Tr yeniden kristalleşme sıcaklığı ise, bu sıcaklığa aşağı yukarı alttaki formül ile ulaşmak, elde edilecek çeliğin istenilen özelliklere sahip olması için kritiktir.

 TR [K] =0,30 ÷0,42 Terg[K]

Soğuk şekil verilmiş bir çelik malzeme için tavlama sıcaklığına bağlı çekme mukavemeti grafiği. 

1. Mikroyapı sabit
2. Kendine gelme
3. Rekristalizasyon

Difüzyon Tavlaması

Önceden uygulanan ısıl işlemler veya segregasyon sonucu oluşmuş konsantrasyon farklılığını kaldırmak için yapılan ısıl işlemdir. Bunun için malzeme 1050-1200 derecelere çıkarılır ve mümkün olduğunca o sıcaklıklarda tutulur. Böylece elde edilen yapı homojen olmuştur fakat yüksek sıcaklıklarda uzun süre beklendiği için tane irileşmesi söz konusudur. Bunun içinde tekrar normalizasyon tavlaması yapmak gereklidir.

Gerilim Giderme Tavlaması

Malzemede hali hazırdan var olan iç gerilmeler ile kullanım esnasında aniden ve beklenmedik kırılmalar gerçekleşebilir. Bunu önlemek için üretim sonunda gerilim giderme tavlaması yapmak doğru olacaktır.
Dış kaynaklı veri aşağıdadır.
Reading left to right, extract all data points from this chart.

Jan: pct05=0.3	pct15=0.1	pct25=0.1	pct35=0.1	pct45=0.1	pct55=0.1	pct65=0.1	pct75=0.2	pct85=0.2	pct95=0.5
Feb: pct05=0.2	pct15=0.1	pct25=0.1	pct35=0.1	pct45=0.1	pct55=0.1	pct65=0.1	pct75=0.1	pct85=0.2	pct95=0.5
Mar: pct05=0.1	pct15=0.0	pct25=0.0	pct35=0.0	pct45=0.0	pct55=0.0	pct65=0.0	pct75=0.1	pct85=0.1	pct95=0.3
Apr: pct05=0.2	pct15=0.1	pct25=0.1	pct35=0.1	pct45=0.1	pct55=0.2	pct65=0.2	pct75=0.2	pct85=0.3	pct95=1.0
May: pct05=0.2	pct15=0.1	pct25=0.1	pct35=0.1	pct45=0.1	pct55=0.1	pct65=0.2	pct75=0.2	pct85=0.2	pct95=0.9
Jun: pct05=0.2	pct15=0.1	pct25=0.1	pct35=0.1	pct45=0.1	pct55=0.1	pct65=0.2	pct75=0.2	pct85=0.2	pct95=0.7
Malzeme dökümden itibaren plastik şekil verme, ısıl işlemler, haddeleme, kaynak, tornalama gibi işlemlerden iç gerilim oluşturabilir. Bunun için çeliğin 450-650 derecelere yavaşça çıkarılıp o sıcaklıklarda tüm parçanın homojen bir şekilde etkilenmesi sonrası yine yavaşça soğutulması gerekmektedir. İşlem sonunda tane yapısı ve faz oranları değişmez. İç gerilimlerin en aza indirilmesi Re yani akma mukavemetin düşmesi ile doğrudan ilişkilidir.

Yumuşatma Tavlaması

C oranı 0.4 ve üstü olan çelikleri talaşlı işlemlere uygun hale getirmek amacıyla yumuşak iç yapının eldesini sağlar. Bunun için A1 sıcaklığının hemen üzerinde ve hemen altında iki sıcaklık belirlenir ve salınım şeklinde iki sıcaklığa geçiş yapılır. (yaklaşık 100h) (Bunu yapmanın amacı sementit lamellerinin küreselleşmesinin kolaylaşması ve tav süresinin kısalmasıdır. Aynı şekilde ötektoitüstü çeliklerin sementit yapısı da bu şekilde kırılabilir.) Tavlama sonucu lamelli perlit taneli bir şekil alır. Yani sementitler ferrit içinde çözünerek tanecik halini alırlar.

C oranı 0.4 altı çeliklerde ise tane irileşmesi tavlaması uygulanır ki talaşlı işlemler sırasında çelik sıvanma gibi tehlikelerden arınmış olsun. Yalnız yüksek sıcaklıklardan ve tokluk değerini düşürdüğünden dolayı bu ısıl işlem pek uygulanmaz.